1. Jan 22, 2012

I only recently began reading about Cerenkov radiations and I've got so far as reading how the photons are emitted (which I think isn't very far!) Now I have a few questions from that point on:

a. I take it the charged particle that zips through the dielectric polarises the atoms and when electrons return to the ground state after the particle has passed, they release photons.
Now the way I see it that means 'polarisation' not only refers to a shift in the denser regions of the electron cloud but also implies electrons jumping to higher energy levels. How exactly does that happen?

b. Once the photons are emitted, there seems to be something to the effect that these 'photons do not interfere destructively, rather constructively when the particle is travelling at a velocity > c/n
I don't quite understand that part either! (Perhaps it has something to do with the shock front?)

c. Lastly, why does the radiation confine itself to the 'blue' region?

While simple verbal explanations will suffice, I really appreciate any maths you can inject in explaining this!

Thanks a lot.

2. Jan 24, 2012

### Andy Resnick

Cerenkov radiation can be produced by the movement of bare charges through a dielectric, but also the movement of dipoles as well- the essential consideration is the speed of the particle through the medium. It is the moving particle that emits Cerenkov radiation, not the induced polarization of the medium (AFAIK).
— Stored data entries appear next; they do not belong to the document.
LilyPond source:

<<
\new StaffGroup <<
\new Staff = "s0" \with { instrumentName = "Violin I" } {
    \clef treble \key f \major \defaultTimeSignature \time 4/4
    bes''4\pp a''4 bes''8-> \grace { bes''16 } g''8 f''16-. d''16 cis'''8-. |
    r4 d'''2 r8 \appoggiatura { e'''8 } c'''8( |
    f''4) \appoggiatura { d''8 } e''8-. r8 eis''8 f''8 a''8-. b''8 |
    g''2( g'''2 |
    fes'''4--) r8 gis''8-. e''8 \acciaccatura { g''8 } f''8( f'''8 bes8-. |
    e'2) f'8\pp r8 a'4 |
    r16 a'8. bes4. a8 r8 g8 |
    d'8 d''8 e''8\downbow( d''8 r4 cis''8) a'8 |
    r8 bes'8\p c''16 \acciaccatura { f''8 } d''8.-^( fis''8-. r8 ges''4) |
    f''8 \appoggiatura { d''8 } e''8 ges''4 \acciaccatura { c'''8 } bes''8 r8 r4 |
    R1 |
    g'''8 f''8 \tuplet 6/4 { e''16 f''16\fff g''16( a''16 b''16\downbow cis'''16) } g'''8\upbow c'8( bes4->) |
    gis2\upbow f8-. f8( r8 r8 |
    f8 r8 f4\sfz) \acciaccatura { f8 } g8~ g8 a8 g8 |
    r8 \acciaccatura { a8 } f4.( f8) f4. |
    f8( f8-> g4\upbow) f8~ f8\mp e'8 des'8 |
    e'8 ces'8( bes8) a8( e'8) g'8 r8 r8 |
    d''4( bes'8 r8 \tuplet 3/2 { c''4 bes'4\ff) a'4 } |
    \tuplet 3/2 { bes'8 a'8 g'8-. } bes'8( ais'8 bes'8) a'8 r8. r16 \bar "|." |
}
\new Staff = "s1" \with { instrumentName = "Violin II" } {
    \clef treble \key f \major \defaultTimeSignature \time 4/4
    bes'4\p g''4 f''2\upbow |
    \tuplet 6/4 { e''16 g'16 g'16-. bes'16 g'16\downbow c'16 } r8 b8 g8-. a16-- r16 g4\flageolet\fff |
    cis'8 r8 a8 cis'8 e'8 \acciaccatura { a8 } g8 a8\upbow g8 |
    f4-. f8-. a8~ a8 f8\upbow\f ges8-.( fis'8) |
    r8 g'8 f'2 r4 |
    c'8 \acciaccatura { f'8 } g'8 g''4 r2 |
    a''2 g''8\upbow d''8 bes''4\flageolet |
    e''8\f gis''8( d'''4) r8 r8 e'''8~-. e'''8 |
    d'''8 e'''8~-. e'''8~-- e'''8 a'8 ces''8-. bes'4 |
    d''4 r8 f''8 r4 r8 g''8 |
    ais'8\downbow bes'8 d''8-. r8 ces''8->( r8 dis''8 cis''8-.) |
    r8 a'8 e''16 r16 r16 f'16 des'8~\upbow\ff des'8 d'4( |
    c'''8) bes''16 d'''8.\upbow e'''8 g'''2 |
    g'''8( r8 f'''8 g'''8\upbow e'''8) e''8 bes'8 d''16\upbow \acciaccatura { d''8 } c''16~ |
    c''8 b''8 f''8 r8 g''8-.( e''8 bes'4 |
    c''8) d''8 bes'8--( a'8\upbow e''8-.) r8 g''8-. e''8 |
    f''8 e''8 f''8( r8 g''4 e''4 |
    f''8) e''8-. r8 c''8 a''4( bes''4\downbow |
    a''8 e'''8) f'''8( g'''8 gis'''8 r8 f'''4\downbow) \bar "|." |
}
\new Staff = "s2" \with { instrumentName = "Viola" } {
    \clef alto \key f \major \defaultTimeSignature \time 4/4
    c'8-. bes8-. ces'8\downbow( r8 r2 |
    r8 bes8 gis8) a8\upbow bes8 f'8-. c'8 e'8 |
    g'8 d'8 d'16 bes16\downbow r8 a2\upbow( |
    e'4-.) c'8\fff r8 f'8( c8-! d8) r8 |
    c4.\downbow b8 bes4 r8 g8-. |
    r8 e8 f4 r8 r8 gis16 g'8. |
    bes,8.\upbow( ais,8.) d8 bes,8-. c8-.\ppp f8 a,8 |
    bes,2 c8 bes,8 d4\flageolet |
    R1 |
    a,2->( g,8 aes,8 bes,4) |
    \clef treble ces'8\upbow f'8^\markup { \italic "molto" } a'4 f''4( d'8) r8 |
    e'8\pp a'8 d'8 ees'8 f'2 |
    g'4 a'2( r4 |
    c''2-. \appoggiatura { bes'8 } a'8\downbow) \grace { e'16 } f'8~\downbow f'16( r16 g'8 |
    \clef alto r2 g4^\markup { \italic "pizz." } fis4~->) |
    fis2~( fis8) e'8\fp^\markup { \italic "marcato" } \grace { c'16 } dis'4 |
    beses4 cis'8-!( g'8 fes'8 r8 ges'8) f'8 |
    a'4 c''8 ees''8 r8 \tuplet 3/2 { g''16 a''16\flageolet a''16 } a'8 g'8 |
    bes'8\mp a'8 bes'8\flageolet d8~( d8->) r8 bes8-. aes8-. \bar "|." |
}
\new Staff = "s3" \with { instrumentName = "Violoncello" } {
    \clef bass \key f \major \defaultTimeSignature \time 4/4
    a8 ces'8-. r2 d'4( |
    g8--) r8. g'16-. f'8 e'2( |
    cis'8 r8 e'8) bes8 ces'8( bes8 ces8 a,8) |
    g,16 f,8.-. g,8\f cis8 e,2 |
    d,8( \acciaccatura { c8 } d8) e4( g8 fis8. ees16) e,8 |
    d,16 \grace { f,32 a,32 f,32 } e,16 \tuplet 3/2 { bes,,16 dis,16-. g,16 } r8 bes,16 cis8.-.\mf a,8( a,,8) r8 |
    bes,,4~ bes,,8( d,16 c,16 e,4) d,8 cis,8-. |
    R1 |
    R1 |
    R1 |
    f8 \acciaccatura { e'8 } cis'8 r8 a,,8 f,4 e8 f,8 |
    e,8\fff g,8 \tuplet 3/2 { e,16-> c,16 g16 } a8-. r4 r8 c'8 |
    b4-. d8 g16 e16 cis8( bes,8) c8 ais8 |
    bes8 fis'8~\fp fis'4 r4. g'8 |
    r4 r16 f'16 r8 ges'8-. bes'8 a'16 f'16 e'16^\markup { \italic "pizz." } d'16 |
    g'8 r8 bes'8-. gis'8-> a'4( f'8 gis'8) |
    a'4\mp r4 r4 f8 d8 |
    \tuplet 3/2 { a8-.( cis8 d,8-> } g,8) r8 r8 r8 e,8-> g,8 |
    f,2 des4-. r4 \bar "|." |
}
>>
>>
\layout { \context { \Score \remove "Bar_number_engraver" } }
The radiation is emitted in a cone, similar to that of a shock wave. The cone angle θ is given by cos(θ) = 1/βn, where β= v/c. It's important that the medium is dispersive n = n(ω). The duration of the flash is given by Δt = r/v (tanθ_2 - tanθ_1), where the two angles represent the two cone angles corresponding to the detector limits (e.g. 400nm to 700nm), and 'r' is the distance from the axis of the moving particle.

I could not find any derivation of a spectrum, but the radiation output is given in the classical theory as dW/dl = e^2/c^2 ∫(1-1/β^2n^2) ωdω. The spectrum depends on the material refractive index- n(ω)>1/β for emission.

I can write more later... does this help?